____ Data for processing
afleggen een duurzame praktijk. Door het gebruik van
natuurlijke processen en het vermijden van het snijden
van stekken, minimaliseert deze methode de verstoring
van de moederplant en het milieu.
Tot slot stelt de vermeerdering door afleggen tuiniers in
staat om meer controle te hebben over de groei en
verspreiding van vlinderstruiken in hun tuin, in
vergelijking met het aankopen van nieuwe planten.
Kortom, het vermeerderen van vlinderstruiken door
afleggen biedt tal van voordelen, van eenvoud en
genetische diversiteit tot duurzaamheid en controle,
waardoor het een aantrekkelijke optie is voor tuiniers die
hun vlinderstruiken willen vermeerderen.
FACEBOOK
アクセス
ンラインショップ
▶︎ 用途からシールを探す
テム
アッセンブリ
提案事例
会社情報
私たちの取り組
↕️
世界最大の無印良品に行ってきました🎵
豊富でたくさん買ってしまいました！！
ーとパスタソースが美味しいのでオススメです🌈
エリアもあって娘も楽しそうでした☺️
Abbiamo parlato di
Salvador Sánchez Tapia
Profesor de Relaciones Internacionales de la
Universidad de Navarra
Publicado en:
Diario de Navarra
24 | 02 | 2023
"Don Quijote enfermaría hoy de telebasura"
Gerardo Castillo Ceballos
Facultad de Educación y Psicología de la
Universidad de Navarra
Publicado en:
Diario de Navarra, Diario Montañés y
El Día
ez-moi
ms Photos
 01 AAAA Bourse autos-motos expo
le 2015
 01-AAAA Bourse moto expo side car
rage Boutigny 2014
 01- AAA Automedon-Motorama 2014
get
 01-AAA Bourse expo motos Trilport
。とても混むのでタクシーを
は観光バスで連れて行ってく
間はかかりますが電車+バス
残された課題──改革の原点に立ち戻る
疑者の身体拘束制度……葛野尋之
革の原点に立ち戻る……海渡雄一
________
## Problem to solve
Reproduce every line of text in these rows, character for character, keeping the original line breaks.

## Exercise output
afleggen een duurzame praktijk. Door het gebruik van
natuurlijke processen en het vermijden van het snijden
van stekken, minimaliseert deze methode de verstoring
van de moederplant en het milieu.
Tot slot stelt de vermeerdering door afleggen tuiniers in
staat om meer controle te hebben over de groei en
verspreiding van vlinderstruiken in hun tuin, in
vergelijking met het aankopen van nieuwe planten.
Kortom, het vermeerderen van vlinderstruiken door
afleggen biedt tal van voordelen, van eenvoud en
genetische diversiteit tot duurzaamheid en controle,
waardoor het een aantrekkelijke optie is voor tuiniers die
hun vlinderstruiken willen vermeerderen.
FACEBOOK
アクセス
ンラインショップ
▶︎ 用途からシールを探す
テム
アッセンブリ
提案事例
会社情報
私たちの取り組
↕️
世界最大の無印良品に行ってきました🎵
豊富でたくさん買ってしまいました！！
ーとパスタソースが美味しいのでオススメです🌈
エリアもあって娘も楽しそうでした☺️
Abbiamo parlato di
Salvador Sánchez Tapia
Profesor de Relaciones Internacionales de la
Universidad de Navarra
Publicado en:
Diario de Navarra
24 | 02 | 2023
"Don Quijote enfermaría hoy de telebasura"
Gerardo Castillo Ceballos
Facultad de Educación y Psicología de la
Universidad de Navarra
Publicado en:
Diario de Navarra, Diario Montañés y
El Día
ez-moi
ms Photos
 01 AAAA Bourse autos-motos expo
le 2015
 01-AAAA Bourse moto expo side car
rage Boutigny 2014
 01- AAA Automedon-Motorama 2014
get
 01-AAA Bourse expo motos Trilport
。とても混むのでタクシーを
は観光バスで連れて行ってく
間はかかりますが電車+バス
残された課題──改革の原点に立ち戻る
疑者の身体拘束制度……葛野尋之
革の原点に立ち戻る……海渡雄一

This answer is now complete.